- _Your instructions_:
Rewrite the records as a CSV with two columns, text and answer, giving one row per record. Put each record's text and its answer in their own quoted fields, with line breaks replaced by spaces. Include only the part that begins with the line containing "Based on the" and runs through the end of the records.

Source data:
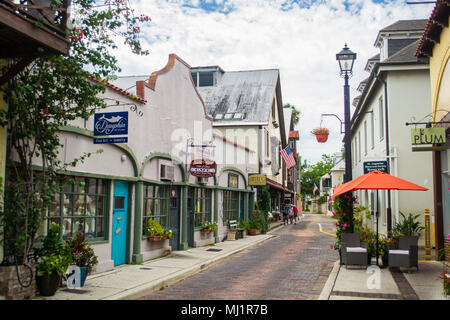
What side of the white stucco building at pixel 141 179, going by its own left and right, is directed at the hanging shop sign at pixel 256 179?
left

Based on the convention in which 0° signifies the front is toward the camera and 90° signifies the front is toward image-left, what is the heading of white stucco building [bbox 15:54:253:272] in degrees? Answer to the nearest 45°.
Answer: approximately 315°

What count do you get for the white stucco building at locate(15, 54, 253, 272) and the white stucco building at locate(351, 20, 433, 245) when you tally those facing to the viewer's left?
1

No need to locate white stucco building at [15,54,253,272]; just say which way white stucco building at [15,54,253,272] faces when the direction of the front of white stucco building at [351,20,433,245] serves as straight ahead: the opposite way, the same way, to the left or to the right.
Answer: the opposite way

- _Output of the exercise_:
text,answer
"Based on the convention in which 0° signifies the front is toward the camera and 90° signifies the front is toward image-left, what is the heading of white stucco building [bbox 15:54:253:272] in degrees? Answer to the nearest 45°. Answer:","approximately 315°"
"What count do you get for the white stucco building at locate(15, 54, 253, 272) and the white stucco building at locate(351, 20, 433, 245) when you tally those facing to the viewer's left?","1"
"No need to locate white stucco building at [15,54,253,272]; just say which way white stucco building at [15,54,253,272] faces when the direction of the front of white stucco building at [351,20,433,245] serves as straight ahead: the opposite way, the same way, to the left or to the right. Answer:","the opposite way"